China issues state-firm reform plans, expects results by 2020
Reform of mammoth state-owned firms is one of China’s most pressing tasks as growth slows in the world’s second-largest economy.
The guidelines, jointly issued by the Communist Party’s Central Committee and the State Council, China’s cabinet, include plans to clean up and integrate some state firms, the official Xinhua news agency said.
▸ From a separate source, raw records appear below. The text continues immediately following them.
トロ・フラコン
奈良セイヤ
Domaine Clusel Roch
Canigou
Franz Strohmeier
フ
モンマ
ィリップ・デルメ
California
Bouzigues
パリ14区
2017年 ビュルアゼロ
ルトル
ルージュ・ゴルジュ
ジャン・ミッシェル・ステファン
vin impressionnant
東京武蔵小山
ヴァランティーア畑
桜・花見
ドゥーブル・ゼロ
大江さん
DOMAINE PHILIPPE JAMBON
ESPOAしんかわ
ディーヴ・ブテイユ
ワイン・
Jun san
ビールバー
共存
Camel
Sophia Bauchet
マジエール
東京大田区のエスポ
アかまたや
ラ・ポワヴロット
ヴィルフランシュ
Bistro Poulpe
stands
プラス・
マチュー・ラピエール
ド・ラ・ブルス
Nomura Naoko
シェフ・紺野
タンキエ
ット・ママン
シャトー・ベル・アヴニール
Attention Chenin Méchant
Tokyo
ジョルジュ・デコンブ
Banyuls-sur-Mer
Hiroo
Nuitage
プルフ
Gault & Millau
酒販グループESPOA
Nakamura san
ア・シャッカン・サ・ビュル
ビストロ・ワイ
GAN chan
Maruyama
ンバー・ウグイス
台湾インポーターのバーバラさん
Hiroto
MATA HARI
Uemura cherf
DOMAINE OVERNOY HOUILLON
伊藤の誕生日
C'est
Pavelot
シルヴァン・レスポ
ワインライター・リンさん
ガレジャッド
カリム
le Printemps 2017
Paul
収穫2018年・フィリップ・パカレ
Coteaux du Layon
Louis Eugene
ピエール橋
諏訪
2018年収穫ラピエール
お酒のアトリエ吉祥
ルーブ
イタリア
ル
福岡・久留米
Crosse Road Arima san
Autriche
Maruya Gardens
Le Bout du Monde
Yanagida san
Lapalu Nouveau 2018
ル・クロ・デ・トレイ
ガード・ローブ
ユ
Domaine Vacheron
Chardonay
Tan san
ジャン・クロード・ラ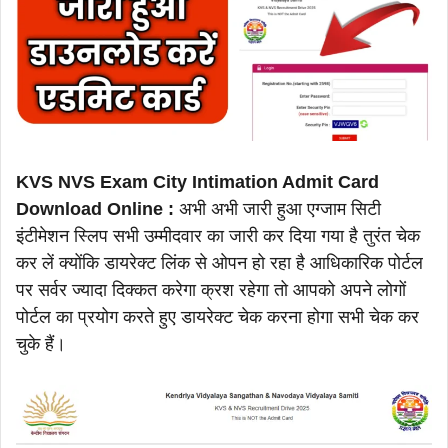
KVS NVS Exam City Intimation Admit Card
Download Online :
अभी अभी जारी हुआ एग्जाम सिटी
इंटीमेशन स्लिप सभी उम्मीदवार का जारी कर दिया गया है तुरंत चेक
कर लें क्योंकि डायरेक्ट लिंक से ओपन हो रहा है आधिकारिक पोर्टल
पर सर्वर ज्यादा दिक्कत करेगा क्रश रहेगा तो आपको अपने लोगों
पोर्टल का प्रयोग करते हुए डायरेक्ट चेक करना होगा सभी चेक कर
चुके हैं।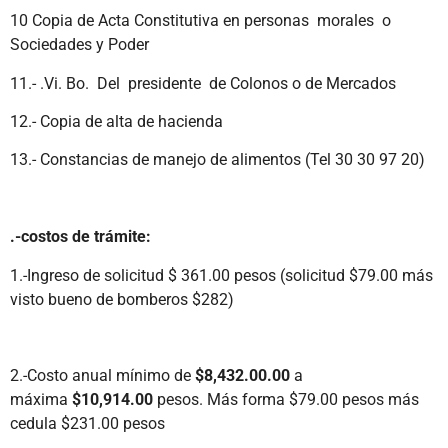
10 Copia de Acta Constitutiva en personas morales o
Sociedades y Poder
11.- .Vi. Bo. Del presidente de Colonos o de Mercados
12.- Copia de alta de hacienda
13.- Constancias de manejo de alimentos (Tel 30 30 97 20)
.-costos de trámite:
1.-Ingreso de solicitud $ 361.00 pesos (solicitud $79.00 más
visto bueno de bomberos $282)
2.-Costo anual mínimo de
$8,432.00.00
a
máxima
$10,914.00
pesos. Más forma $79.00 pesos más
cedula $231.00 pesos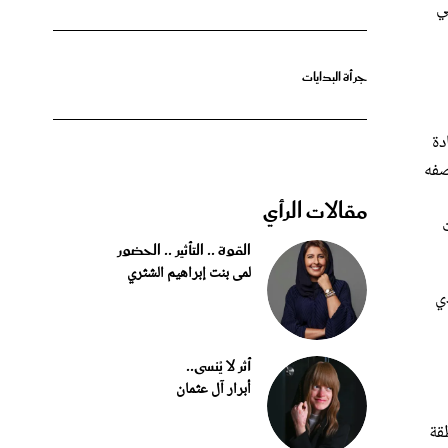
 وذلك في
جرأة البدايات
دة
صفه
مقالات الرأي
القوة .. التأثير .. الحضور
لمى بنت إبراهيم الشثري
جن، الذي
أثر لا يُنسى..
أبرار آل عثمان
قة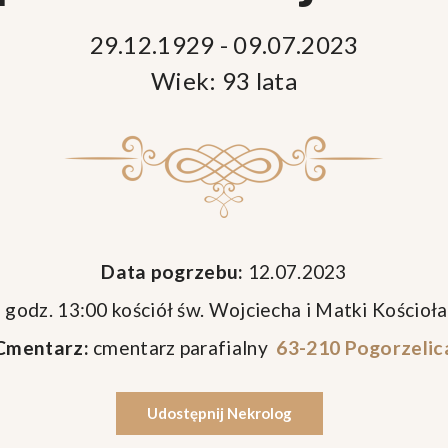
29.12.1929 - 09.07.2023
Wiek: 93 lata
Data pogrzebu:
12.07.2023
 godz. 13:00 kościół św. Wojciecha i Matki Kościoł
Cmentarz:
cmentarz parafialny
63-210 Pogorzelic
Udostępnij Nekrolog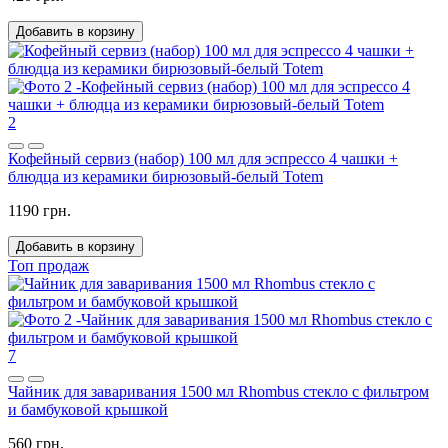
Добавить в корзину
2
Кофейный сервиз (набор) 100 мл для эспрессо 4 чашки +
блюдца из керамики бирюзовый-белый Totem
1190 грн.
Добавить в корзину
Топ продаж
7
Чайник для заваривания 1500 мл Rhombus стекло с фильтром
и бамбуковой крышкой
560 грн.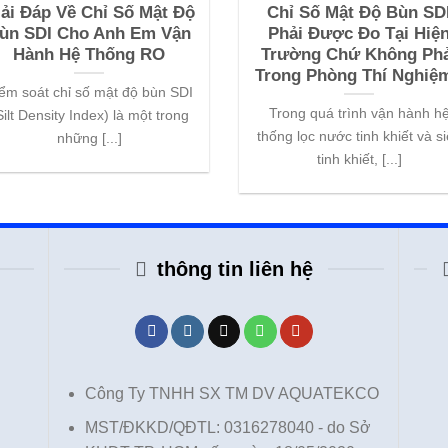
ải Đáp Về Chỉ Số Mật Độ
Chỉ Số Mật Độ Bùn SD
ùn SDI Cho Anh Em Vận
Phải Được Đo Tại Hiệ
Hành Hệ Thống RO
Trường Chứ Không Phả
Trong Phòng Thí Nghiệ
ểm soát chỉ số mật độ bùn SDI
Trong quá trình vận hành h
Silt Density Index) là một trong
thống lọc nước tinh khiết và s
những [...]
tinh khiết, [...]
thông tin liên hệ
Công Ty TNHH SX TM DV AQUATEKCO
MST/ĐKKD/QĐTL: 0316278040 - do Sở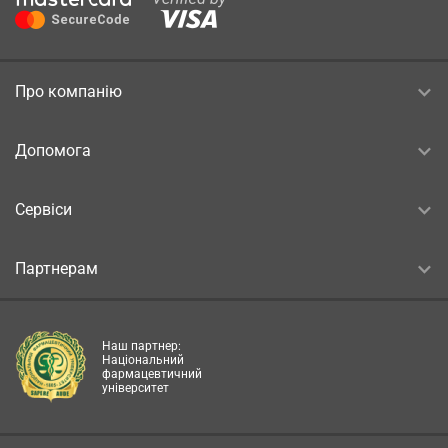
Про компанію
Допомога
Сервіси
Партнерам
Наш партнер:
Національний
фармацевтичний
університет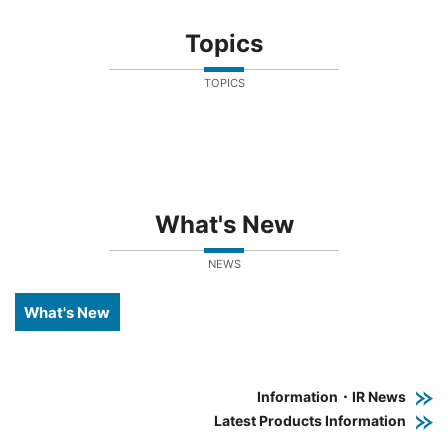
Topics
TOPICS
What's New
NEWS
What's New
Information・IR News
Latest Products Information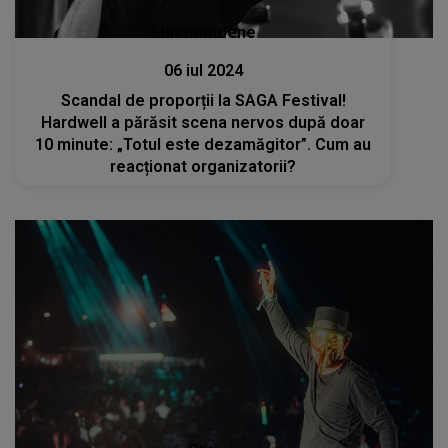
Stiri mondene
06 iul 2024
Scandal de proporții la SAGA Festival!
Hardwell a părăsit scena nervos după doar
10 minute: „Totul este dezamăgitor”. Cum au
reacționat organizatorii?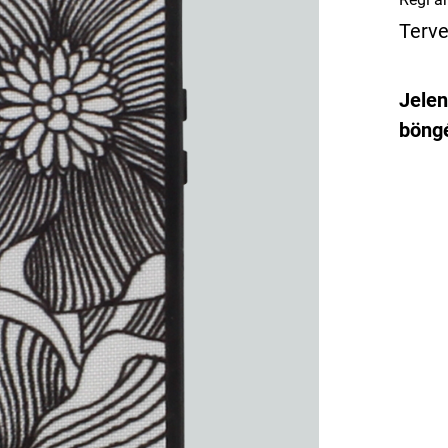
Terve
Jelen
böngé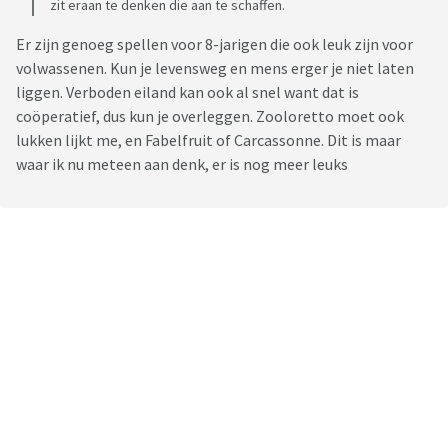
zit eraan te denken die aan te schaffen.
Er zijn genoeg spellen voor 8-jarigen die ook leuk zijn voor
volwassenen. Kun je levensweg en mens erger je niet laten
liggen. Verboden eiland kan ook al snel want dat is
coöperatief, dus kun je overleggen. Zooloretto moet ook
lukken lijkt me, en Fabelfruit of Carcassonne. Dit is maar
waar ik nu meteen aan denk, er is nog meer leuks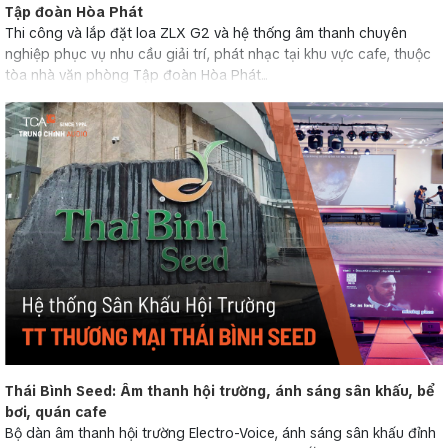
Tập đoàn Hòa Phát
Thi công và lắp đặt loa ZLX G2 và hệ thống âm thanh chuyên
nghiệp phục vụ nhu cầu giải trí, phát nhạc tại khu vực cafe, thuộc
tòa nhà văn phòng Tập đoàn Hòa Phát...
Thái Bình Seed: Âm thanh hội trường, ánh sáng sân khấu, bể
bơi, quán cafe
Bộ dàn âm thanh hội trường Electro-Voice, ánh sáng sân khấu đỉnh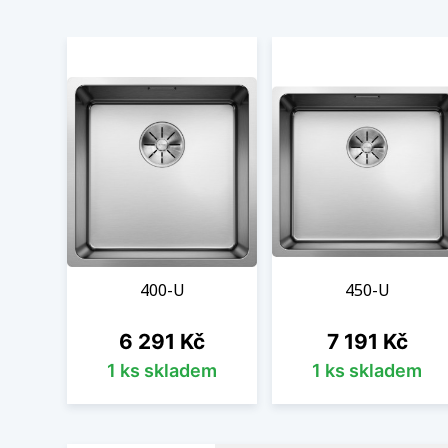
400-U
450-U
Cena
Cena
6 291 Kč
7 191 Kč
1 ks skladem
1 ks skladem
But it did not give any details of which firms will be merged.
The government will not use forceful means to push the “mixed ownership”, nor it will set a timetable, giving each firm the go-ahead only when conditions are mature, it said.
State firms will be allowed to bring in “various investors” to help diversify their share ownership, and more state firms will be encouraged to restructure to pave the way for stock listings, Xinhua said.
Private investors will be encouraged to buy stakes in state firms, buy convertible bonds issued by state firms, or swap shares with state firms, it said, adding that steps will be taken to curb corruption during reforms.
Chinese private companies are seen as more efficient and innovative than state-owned firms, which enjoy easier access to government policy support, subsidies and bank loans.
The government aims to “cultivate a large number of state-owned backbone enterprises with innovation capability and international competitiveness,” Xinhua said, indicating the reforms will not amount to full-scale privatization.
The step comes nearly two years after President Xi Jinping called for market forces to play a decisive role in better allocation of resources in the world’s second-largest economy.
China will push firms to merge and sells shares as part of the most far-reaching reforms of its sprawling and inefficient state sector in two decades, according to documents seen by Reuters last week.
China’s state enterprises are dominated by 111 central government-owned conglomerates, which account for about 60 per cent of SOE revenue and are overseen by the State-owned Assets Supervision and Administration Commission (SASAC).
Earlier this year, state media said the number of central government conglomerates could be cut to 40 through mergers.